** Directions **
Begin at the line that has "genus: Tyrannus" and stop after the line that has "genus: Cicindela". Copy those lines of the records, switching "phylum" to "division" and leaving everything else unchanged.

## START Material for this exercise

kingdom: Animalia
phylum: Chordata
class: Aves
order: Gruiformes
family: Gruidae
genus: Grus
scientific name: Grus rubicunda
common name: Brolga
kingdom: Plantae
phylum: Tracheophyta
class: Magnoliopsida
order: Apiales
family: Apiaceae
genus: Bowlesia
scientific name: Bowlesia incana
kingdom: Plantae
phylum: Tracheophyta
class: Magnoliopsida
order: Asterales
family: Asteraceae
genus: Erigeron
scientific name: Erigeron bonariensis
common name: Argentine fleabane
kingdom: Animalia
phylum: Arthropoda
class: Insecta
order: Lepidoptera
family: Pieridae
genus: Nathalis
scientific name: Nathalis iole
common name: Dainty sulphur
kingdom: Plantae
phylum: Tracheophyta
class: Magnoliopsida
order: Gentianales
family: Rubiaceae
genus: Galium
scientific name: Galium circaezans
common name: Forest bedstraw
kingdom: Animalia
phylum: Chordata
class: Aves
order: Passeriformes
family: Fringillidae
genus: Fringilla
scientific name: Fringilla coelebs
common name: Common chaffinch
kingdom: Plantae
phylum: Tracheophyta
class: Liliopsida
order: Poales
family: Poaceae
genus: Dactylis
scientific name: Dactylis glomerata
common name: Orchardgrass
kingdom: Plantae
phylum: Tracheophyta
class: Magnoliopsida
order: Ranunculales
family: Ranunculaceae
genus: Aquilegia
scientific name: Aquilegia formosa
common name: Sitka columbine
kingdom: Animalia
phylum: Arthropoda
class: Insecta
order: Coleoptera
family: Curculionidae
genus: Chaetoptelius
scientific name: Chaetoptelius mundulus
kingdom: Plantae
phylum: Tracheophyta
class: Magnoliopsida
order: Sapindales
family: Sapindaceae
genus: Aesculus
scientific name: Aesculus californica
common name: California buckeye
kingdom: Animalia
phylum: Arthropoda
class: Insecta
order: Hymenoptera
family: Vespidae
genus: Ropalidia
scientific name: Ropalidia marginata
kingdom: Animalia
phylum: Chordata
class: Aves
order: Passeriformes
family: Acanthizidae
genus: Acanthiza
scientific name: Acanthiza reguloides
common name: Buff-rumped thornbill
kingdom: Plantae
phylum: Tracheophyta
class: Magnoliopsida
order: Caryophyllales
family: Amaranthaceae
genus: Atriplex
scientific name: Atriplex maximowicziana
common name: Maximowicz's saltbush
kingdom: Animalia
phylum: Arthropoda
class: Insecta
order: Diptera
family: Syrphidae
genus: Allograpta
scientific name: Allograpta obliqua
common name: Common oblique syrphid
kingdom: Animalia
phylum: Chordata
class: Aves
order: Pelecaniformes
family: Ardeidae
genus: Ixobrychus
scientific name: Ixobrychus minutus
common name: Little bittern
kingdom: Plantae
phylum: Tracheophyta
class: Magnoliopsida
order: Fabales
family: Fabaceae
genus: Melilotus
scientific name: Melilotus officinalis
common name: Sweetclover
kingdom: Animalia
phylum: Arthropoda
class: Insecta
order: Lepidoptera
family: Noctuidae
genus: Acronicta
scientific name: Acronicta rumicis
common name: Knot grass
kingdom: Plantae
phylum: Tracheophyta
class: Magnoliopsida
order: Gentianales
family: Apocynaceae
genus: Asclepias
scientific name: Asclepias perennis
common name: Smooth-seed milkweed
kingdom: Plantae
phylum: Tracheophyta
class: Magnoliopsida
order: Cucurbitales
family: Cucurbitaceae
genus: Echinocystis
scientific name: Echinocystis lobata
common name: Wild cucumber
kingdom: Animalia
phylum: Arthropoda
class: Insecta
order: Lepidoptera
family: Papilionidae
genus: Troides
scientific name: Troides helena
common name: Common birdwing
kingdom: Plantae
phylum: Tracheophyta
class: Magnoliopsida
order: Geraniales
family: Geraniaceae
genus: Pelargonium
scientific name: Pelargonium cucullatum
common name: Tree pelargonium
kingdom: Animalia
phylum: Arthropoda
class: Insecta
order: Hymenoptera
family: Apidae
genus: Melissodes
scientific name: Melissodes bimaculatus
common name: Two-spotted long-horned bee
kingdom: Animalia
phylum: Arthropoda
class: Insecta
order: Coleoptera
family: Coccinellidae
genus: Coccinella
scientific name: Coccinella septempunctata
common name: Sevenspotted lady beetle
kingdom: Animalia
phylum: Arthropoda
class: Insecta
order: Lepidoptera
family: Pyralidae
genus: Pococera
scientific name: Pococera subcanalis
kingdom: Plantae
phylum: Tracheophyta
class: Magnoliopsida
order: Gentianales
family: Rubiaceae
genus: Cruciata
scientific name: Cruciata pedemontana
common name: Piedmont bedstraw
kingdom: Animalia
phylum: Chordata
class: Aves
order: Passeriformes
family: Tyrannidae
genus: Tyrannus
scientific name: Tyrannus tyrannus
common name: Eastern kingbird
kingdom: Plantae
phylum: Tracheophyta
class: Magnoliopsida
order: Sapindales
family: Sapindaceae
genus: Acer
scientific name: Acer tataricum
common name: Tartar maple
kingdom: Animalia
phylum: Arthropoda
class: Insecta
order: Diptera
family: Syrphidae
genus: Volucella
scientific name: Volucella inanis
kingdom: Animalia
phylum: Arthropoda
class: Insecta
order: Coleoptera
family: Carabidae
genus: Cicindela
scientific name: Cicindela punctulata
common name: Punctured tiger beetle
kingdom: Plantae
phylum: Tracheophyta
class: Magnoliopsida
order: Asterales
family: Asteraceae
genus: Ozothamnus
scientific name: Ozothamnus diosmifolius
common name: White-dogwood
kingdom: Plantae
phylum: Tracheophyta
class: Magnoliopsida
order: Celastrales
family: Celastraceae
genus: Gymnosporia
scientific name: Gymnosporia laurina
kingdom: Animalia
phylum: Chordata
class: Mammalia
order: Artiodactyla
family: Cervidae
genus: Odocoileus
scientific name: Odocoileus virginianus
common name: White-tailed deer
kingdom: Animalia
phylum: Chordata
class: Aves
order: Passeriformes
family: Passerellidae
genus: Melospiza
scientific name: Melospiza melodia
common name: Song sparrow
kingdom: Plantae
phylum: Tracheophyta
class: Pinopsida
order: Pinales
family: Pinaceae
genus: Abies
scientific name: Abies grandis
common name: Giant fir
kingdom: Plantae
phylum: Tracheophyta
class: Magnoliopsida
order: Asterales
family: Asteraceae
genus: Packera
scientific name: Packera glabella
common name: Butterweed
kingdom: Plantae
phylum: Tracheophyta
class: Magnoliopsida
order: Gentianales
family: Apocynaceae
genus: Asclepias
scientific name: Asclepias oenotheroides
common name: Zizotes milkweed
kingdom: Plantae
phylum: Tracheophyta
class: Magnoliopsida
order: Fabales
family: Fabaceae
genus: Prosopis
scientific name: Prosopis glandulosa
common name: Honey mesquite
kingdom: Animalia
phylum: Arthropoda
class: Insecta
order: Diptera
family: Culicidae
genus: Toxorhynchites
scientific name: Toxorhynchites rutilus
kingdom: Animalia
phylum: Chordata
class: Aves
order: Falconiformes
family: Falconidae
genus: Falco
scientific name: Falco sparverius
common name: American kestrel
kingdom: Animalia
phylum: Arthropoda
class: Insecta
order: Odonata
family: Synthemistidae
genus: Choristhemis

## END Material for this exercise

** Exercise result **
genus: Tyrannus
scientific name: Tyrannus tyrannus
common name: Eastern kingbird
kingdom: Plantae
division: Tracheophyta
class: Magnoliopsida
order: Sapindales
family: Sapindaceae
genus: Acer
scientific name: Acer tataricum
common name: Tartar maple
kingdom: Animalia
division: Arthropoda
class: Insecta
order: Diptera
family: Syrphidae
genus: Volucella
scientific name: Volucella inanis
kingdom: Animalia
division: Arthropoda
class: Insecta
order: Coleoptera
family: Carabidae
genus: Cicindela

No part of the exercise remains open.